Setelah mendiskusikan permintaan tersebut dengan saya, akhirnya kami memutuskan mengambil permintaan itu. Selain ingin menambah pengalaman bekerja dan belajar di negera maju, juga karena fasilitas yg ditawarkan cukup menggiurkan.

Tahun pertama, kedua, ketiga, kontrak kerja suami di Jepang selalu saja diperpanjang. Yang tadinya suami hanya berencana bekerja satu tahun, akhirnya mencapai tiga tahun. Setiap suami menyinggung akan mengakhiri kontrak kerjanya, selalu saja tidak disetujui oleh atasannya. Sementara, dalam waktu yg sama, IPB meminta suami segera kembali ke tanah air, untuk memberikan kontribusinya.

“Tidak, tidak. Kami memerlukan kamu di sini. Jika perlu, menetap saja kamu sekeluarga di Jepang untuk selamanya,” kata profesor tersebut, setiap suami menyinggung tentang keinginannya untuk mengakhiri kontrak kerjanya di Jepang.

“Terimakasih atas apresiasinya, Sensei. Tapi saya tidak mungkin menetap di sini selamanya. Karena saya punya tugas mengajar dan meneliti di Indonesia.” Selalu begitu jawaban suami setiap profesor tsb menolaknya.

Berbagai pertimbangan pun kami diskusikan lagi. Tawaran bekerja di Jepang terus terang sangat menggoda. Saya sempat membujuk suami untuk meninggalkan pekerjaannya di Indonesia sebagai dosen PNS dan bekerja serta menetap di Jepang saja. Toh, berkarya untuk bangsa bisa dilakukan dari mana saja. Pun, dapat dilakukan dari Jepang.

Tapi, ternyata suami tidak setuju dengan pendapat saya.

“Enggak, Bunda. Bagi mereka yang belum memiliki kesempatan kerja di Indonesia, mungkin bisa seperti itu. Tapi kesempatan aku bekerja di Indonesia ada. Bahkan sudah sangat terbuka lebar. Ya… walaupun fasilitasnya nggak sama dengan di sini (Jepang). Tapi insyaAllah, Allah akan mengatur dan mencukupkan semuanya. Tidak baik meninggalkan negeri yg sudah mengantarkan kita sampai sini.”

Akhirnya, beberapa bulan yang lalu, permohonan penghentian kontrak kerja KEMBALI suami ajukan.

Tapi sayang, tanggapan profesor tersebut tetap sama. Tidak menyetujuinya.
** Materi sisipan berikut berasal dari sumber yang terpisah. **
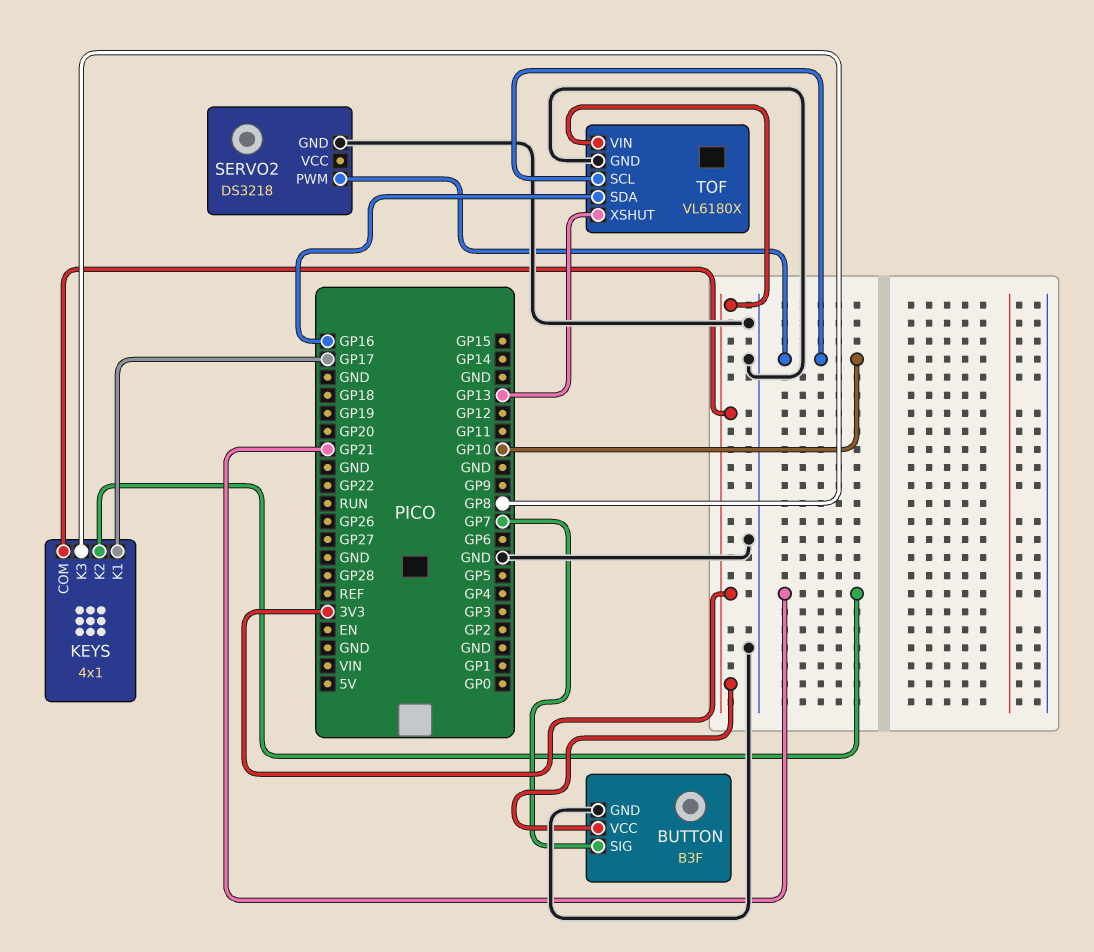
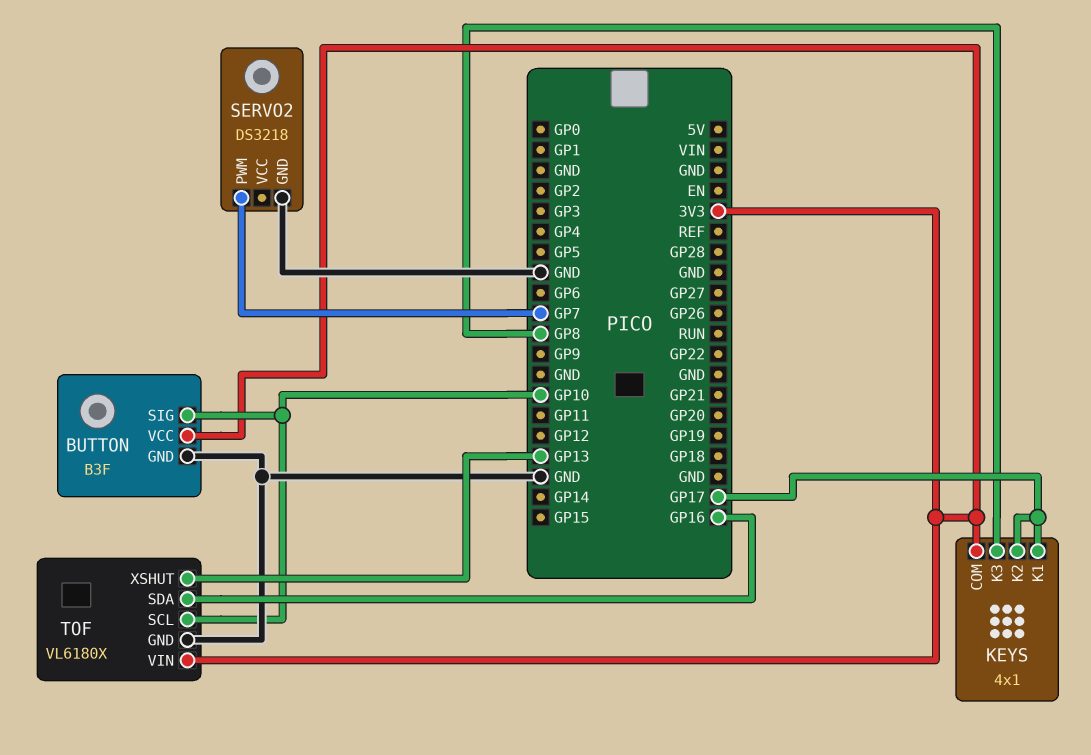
BUTTON pin SIG: GP7 -> GP10
KEYS pin K2: GP21 -> GP17
SERVO2 pin PWM: GP10 -> GP7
Dan untuk ke sekian kalinya, akhirnya suami saya menjawab seperti ini:

“Until when, sensei? It has been so long i worked here. I really really have to back to my country now.”

Setelah proses tarik ulur yang cukup panjang bahkan berbulan2, akhirnya… profesor itu MENYETUJUINYA, walau teteepp..mengajukan berbagai syarat :).
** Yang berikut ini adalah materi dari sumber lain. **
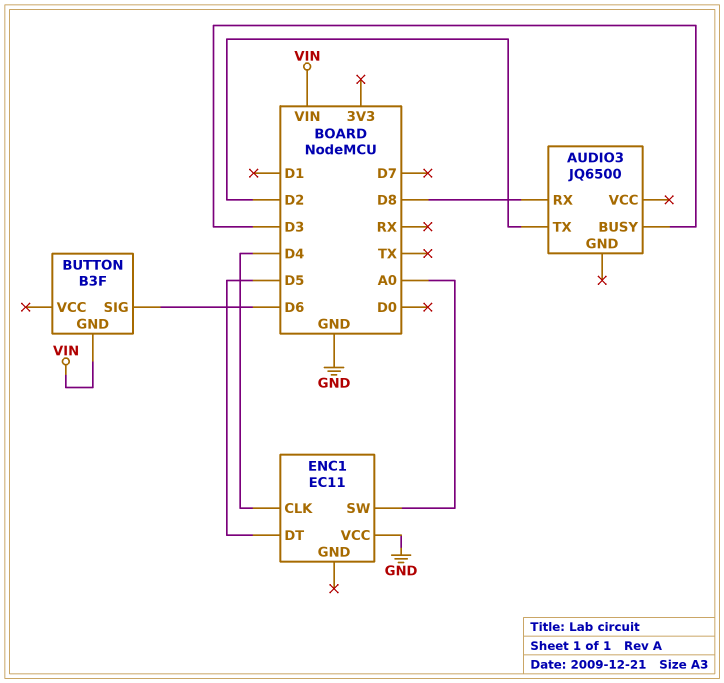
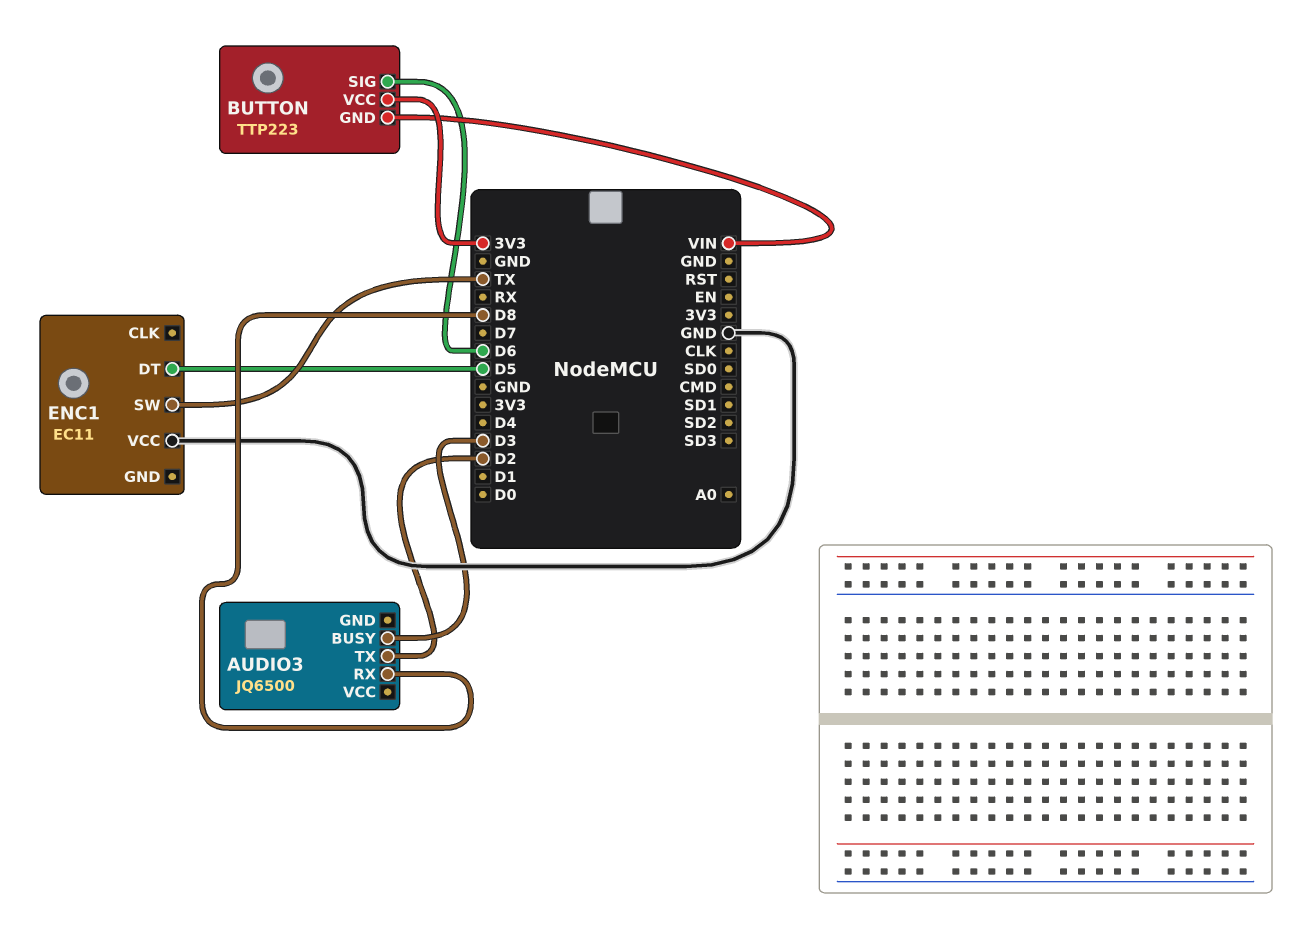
BUTTON: B3F -> TTP223
BUTTON pin VCC: none -> 3V3
ENC1 pin CLK: D4 -> none
ENC1 pin SW: A0 -> TX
“You know, i will miss you so much…” Begitulah kalimat terakhir yang keluar dari mulut profesor yang terkenal sangat “cuek” itu. Sampai suami sempat kaget mendengarnya:).

Terlepas dari kisah panjang kami di atas, ada satu hal penting yang benar-benar saya pelajari di sini, yaitu tentang KEISTIQOMAHAN DALAM TUJUAN HIDUP.

Walaupun harus menunggu hingga tujuh tahun dalam keterbatasan, walaupun harus ngobyek sana sini agar kebutuhan anak istri tercukupi, walaupun tawaran bekerja di Jepang yang memberikan fasilitas “lebih” terbuka lebar, tapi suami tetap ISTIQOMAH dengan tujuan hidupnya selama ini, yaitu ingin menjadi dosen dan bisa membagikan ilmunya kepada para mahasiswa di tanah air.

Tujuan yang teramat sederhana. Tapi, sudah menjadi cita-cita dan tujuan hidupnya selama ini. Sehingga, walaupun tantangan dan iming-iming menggiurkan datang silih berganti, dia TETAP SETIA menuju tujuannya.

Spread the love

One thought on “Istiqomah dalam Tujuan Hidup

Comments are closed.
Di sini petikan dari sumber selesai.